Task goal: Each line from the one containing "<p>今年是法轮大法洪传世界" to the end of the entries below must be restated exactly, and no other line should appear.

↓↓↓

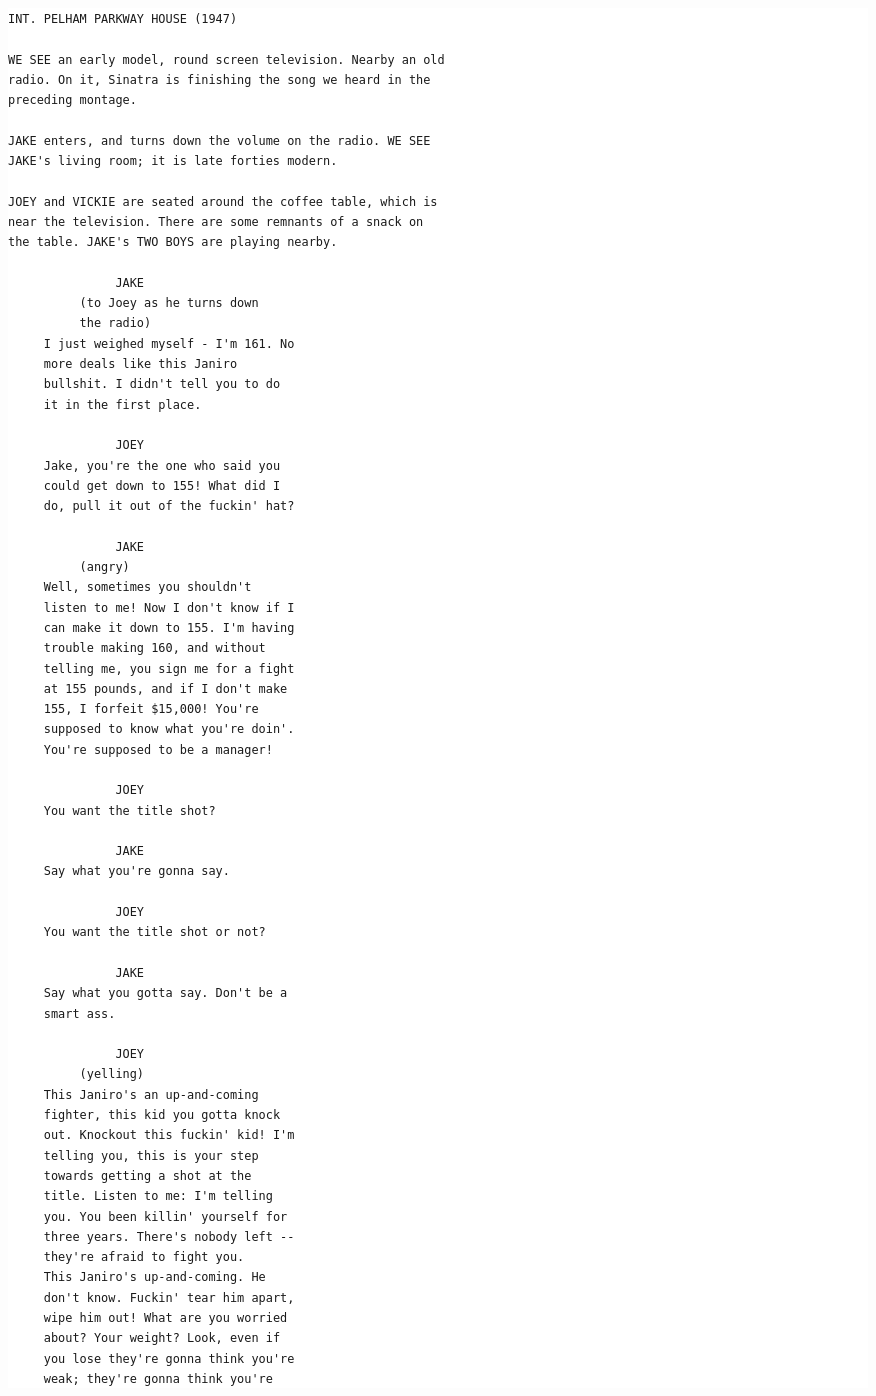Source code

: 	INT. PELHAM PARKWAY HOUSE (1947)
	
	WE SEE an early model, round screen television. Nearby an old
	radio. On it, Sinatra is finishing the song we heard in the
	preceding montage.
	
	JAKE enters, and turns down the volume on the radio. WE SEE
	JAKE's living room; it is late forties modern.
	
	JOEY and VICKIE are seated around the coffee table, which is
	near the television. There are some remnants of a snack on
	the table. JAKE's TWO BOYS are playing nearby.
	
	               JAKE
	          (to Joey as he turns down
	          the radio)
	     I just weighed myself - I'm 161. No
	     more deals like this Janiro
	     bullshit. I didn't tell you to do
	     it in the first place.
	
	               JOEY
	     Jake, you're the one who said you
	     could get down to 155! What did I
	     do, pull it out of the fuckin' hat?
	
	               JAKE
	          (angry)
	     Well, sometimes you shouldn't
	     listen to me! Now I don't know if I
	     can make it down to 155. I'm having
	     trouble making 160, and without
	     telling me, you sign me for a fight
	     at 155 pounds, and if I don't make
	     155, I forfeit $15,000! You're
	     supposed to know what you're doin'.
	     You're supposed to be a manager!
	
	               JOEY
	     You want the title shot?
	
	               JAKE
	     Say what you're gonna say.
	
	               JOEY
	     You want the title shot or not?
	
	               JAKE
	     Say what you gotta say. Don't be a
	     smart ass.
	
	               JOEY
	          (yelling)
	     This Janiro's an up-and-coming
	     fighter, this kid you gotta knock
	     out. Knockout this fuckin' kid! I'm
	     telling you, this is your step
	     towards getting a shot at the
	     title. Listen to me: I'm telling
	     you. You been killin' yourself for
	     three years. There's nobody left --
	     they're afraid to fight you.
	     This Janiro's up-and-coming. He
	     don't know. Fuckin' tear him apart,
	     wipe him out! What are you worried
	     about? Your weight? Look, even if
	     you lose they're gonna think you're
	     weak; they're gonna think you're
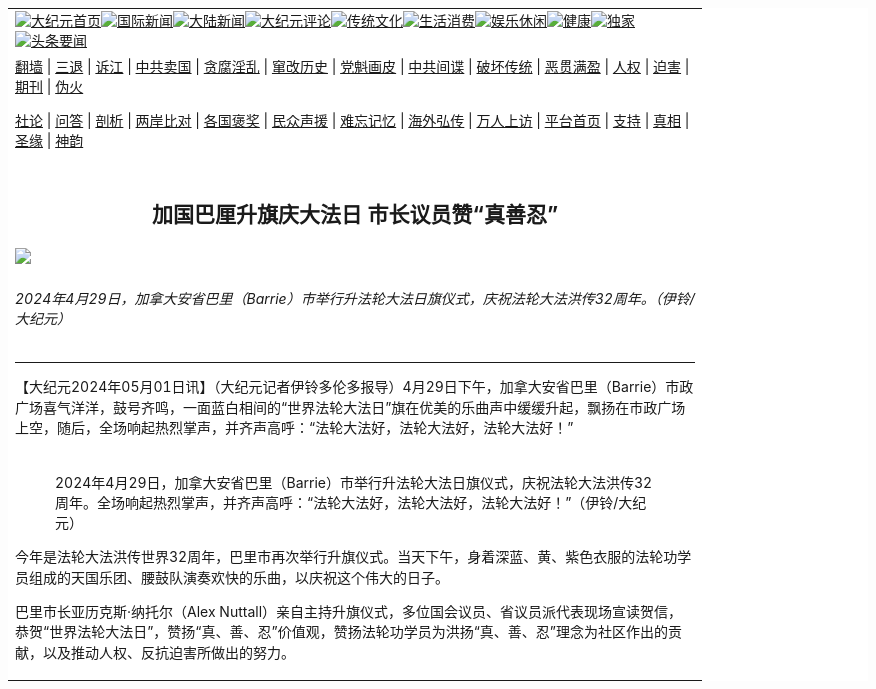 <a name="1" id="1" target="_blank"></a><span id="1"></span>
<table align=center border="0"><tr><td colspan="2" VALIGN=TOP><a href="https://github.com/19920513/djy/blob/master/gb/nf1351518.md#1"><img src="https://raw.githubusercontent.com/19920513/www/master/t/djy/1.jpg" title="大纪元首页" alt="大纪元首页"></a><a href="https://github.com/19920513/djy/blob/master/gb/n24hr.md#1"><img src="https://raw.githubusercontent.com/19920513/www/master/t/djy/3.jpg" title="国际新闻" alt="国际新闻"></a><a href="https://github.com/19920513/djy/blob/master/gb/nsc413.md#1"><img src="https://raw.githubusercontent.com/19920513/www/master/t/djy/4.jpg" title="大陆新闻" alt="大陆新闻"></a><a href="https://github.com/19920513/djy/blob/master/gb/news392.md#1"><img src="https://raw.githubusercontent.com/19920513/www/master/t/djy/5.jpg" title="大纪元评论" alt="大纪元评论"></a><a href="https://github.com/19920513/djy/blob/master/gb/news2007.md#1"><img src="https://raw.githubusercontent.com/19920513/www/master/t/djy/6.jpg" title="传统文化" alt="传统文化"></a><a href="https://github.com/19920513/djy/blob/master/gb/news2008.md#1"><img src="https://raw.githubusercontent.com/19920513/www/master/t/djy/7.jpg" title="生活消费" alt="生活消费"></a><a href="https://github.com/19920513/djy/blob/master/gb/ncyule.md#1"><img src="https://raw.githubusercontent.com/19920513/www/master/t/djy/8.jpg" title="娱乐休闲" alt="娱乐休闲"></a><a href="https://github.com/19920513/djy/blob/master/gb/nsc1002.md#1"><img src="https://raw.githubusercontent.com/19920513/www/master/t/djy/9.jpg" title="健康" alt="健康"></a><a href="https://github.com/19920513/djy/blob/master/gb/nf6092.md#1"><img src="https://raw.githubusercontent.com/19920513/www/master/t/djy/10a.jpg" title="独家" alt="独家"></a><a href="https://github.com/19920513/djy/blob/master/gb/nf4514.md#1"><img src="https://raw.githubusercontent.com/19920513/www/master/t/djy/12a.jpg" title="头条要闻" alt="头条要闻"></a></td></tr>
<tr><td colspan="2" VALIGN=TOP><a target="_blank" href="https://github.com/19920513/www/blob/master/README.md?zsrh#1">翻墙</a> | <a target="_blank" href="https://github.com/19920513/djy/blob/master/gb/nf5657.md#1">三退</a> | <a target="_blank" href="https://github.com/19920513/djy/blob/master/gb/nf6124.md#1">诉江</a> | <a target="_blank" href="https://github.com/19920513/djy/blob/master/gb/nf1176117.md#1">中共卖国</a> | <a target="_blank" href="https://github.com/19920513/djy/blob/master/gb/nf5773.md#1">贪腐淫乱</a> | <a target="_blank" href="https://github.com/19920513/djy/blob/master/gb/nf1176115.md#1">窜改历史</a> | <a target="_blank" href="https://github.com/19920513/djy/blob/master/gb/nf1176107.md#1">党魁画皮</a> | <a target="_blank" href="https://github.com/19920513/djy/blob/master/gb/nf1320400.md#1">中共间谍</a> | <a target="_blank" href="https://github.com/19920513/djy/blob/master/gb/nf1176114.md#1">破坏传统</a> | <a target="_blank" href="https://github.com/19920513/ntdtv/blob/master/gb/prog447_1.md#1">恶贯满盈</a> | <a target="_blank" href="https://github.com/19920513/djy/blob/master/gb/ncid278.md#1">人权</a> | <a target="_blank" href="https://github.com/19920513/djy/blob/master/gb/nf1176111.md#1">迫害</a> | <a target="_blank" href="https://gitlab.com/szzdlab/mh-qikan/blob/master/README.md#1">期刊</a> | <a target="_blank" href="https://github.com/19920513/djy/blob/master/gb/nf5562.md#1">伪火</a></p><p><a target="_blank" href="https://github.com/19920513/djy/blob/master/gb/9p.md#1">社论</a> | <a target="_blank" href="https://github.com/19920513/djy/blob/master/gb/nf4378.md#1">问答</a> | <a target="_blank" href="https://github.com/19920513/djy/blob/master/gb/nf5792.md#1">剖析</a> | <a target="_blank" href="https://github.com/19920513/djy/blob/master/gb/nf5735.md#1">两岸比对</a> | <a target="_blank" href="https://github.com/19920513/djy/blob/master/gb/nf6119.md#1">各国褒奖</a> | <a target="_blank" href="https://github.com/19920513/djy/blob/master/gb/nf6120.md#1">民众声援</a> | <a target="_blank" href="https://github.com/19920513/djy/blob/master/gb/nf1188594.md#1">难忘记忆</a> | <a target="_blank" href="https://github.com/19920513/djy/blob/master/gb/nf3180.md#1">海外弘传</a> | <a target="_blank" href="https://github.com/19920513/djy/blob/master/gb/nf5410.md#1">万人上访</a> | <a target="_blank" href="https://github.com/19920513/www/blob/master/README.md?zsrh#1">平台首页</a> | <a target="_blank" href="https://github.com/19920513/djy/blob/master/gb/nf4386.md#1">支持</a> | <a target="_blank" href="https://github.com/19920513/djy/blob/master/gb/nf4389.md#1">真相</a> | <a target="_blank" href="https://github.com/19920513/djy/blob/master/gb/nf5790.md#1">圣缘</a> | <a target="_blank" href="https://github.com/19920513/djy/blob/master/gb/nf4786.md#1">神韵</a></td></tr>
<tr><td VALIGN=TOP width="626"><h2 align=center>加国巴厘升旗庆大法日 市长议员赞“真善忍”</h2>
<img width="600" src="https://i.epochtimes.com/assets/uploads/2024/05/id14238609-DSC_0111-600x400.jpg" />
<h6>2024年4月29日，加拿大安省巴里（Barrie）市举行升法轮大法日旗仪式，庆祝法轮大法洪传32周年。（伊铃/大纪元）
</h6>
<hr>
<p>【大纪元2024年05月01日讯】（大纪元记者伊铃多伦多报导）4月29日下午，加拿大安省巴里（Barrie）市政广场喜气洋洋，鼓号齐鸣，一面蓝白相间的“世界法轮大法日”旗在优美的乐曲声中缓缓升起，飘扬在市政广场上空，随后，全场响起热烈掌声，并齐声高呼：“法轮大法好，法轮大法好，法轮大法好！”</p>
<figure id="attachment_14238618" aria-describedby="caption-attachment-14238618" style="width: 600px" class="wp-caption aligncenter"><a target="_blank" href="https://i.epochtimes.com/assets/uploads/2024/05/id14238618-DSC_0089.jpg"><img class="size-large wp-image-14238618" src="https://i.epochtimes.com/assets/uploads/2024/05/id14238618-DSC_0089-600x402.jpg" alt="" width="600" b="402" /></a><figcaption id="caption-attachment-14238618" class="wp-caption-text">2024年4月29日，加拿大安省巴里（Barrie）市举行升法轮大法日旗仪式，庆祝法轮大法洪传32周年。全场响起热烈掌声，并齐声高呼：“法轮大法好，法轮大法好，法轮大法好！”（伊铃/大纪元）</figcaption></figure>
<p>今年是法轮大法洪传世界32周年，巴里市再次举行升旗仪式。当天下午，身着深蓝、黄、紫色衣服的法轮功学员组成的天国乐团、腰鼓队演奏欢快的乐曲，以庆祝这个伟大的日子。</p>
<p>巴里市长亚历克斯·纳托尔（Alex Nuttall）亲自主持升旗仪式，多位国会议员、省议员派代表现场宣读贺信，恭贺“世界法轮大法日”，赞扬“真、善、忍”价值观，赞扬法轮功学员为洪扬“真、善、忍”理念为社区作出的贡献，以及推动人权、反抗迫害所做出的努力。</p>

↑↑↑

Exercise result:
<p>今年是法轮大法洪传世界32周年，巴里市再次举行升旗仪式。当天下午，身着深蓝、黄、紫色衣服的法轮功学员组成的天国乐团、腰鼓队演奏欢快的乐曲，以庆祝这个伟大的日子。</p>
<p>巴里市长亚历克斯·纳托尔（Alex Nuttall）亲自主持升旗仪式，多位国会议员、省议员派代表现场宣读贺信，恭贺“世界法轮大法日”，赞扬“真、善、忍”价值观，赞扬法轮功学员为洪扬“真、善、忍”理念为社区作出的贡献，以及推动人权、反抗迫害所做出的努力。</p>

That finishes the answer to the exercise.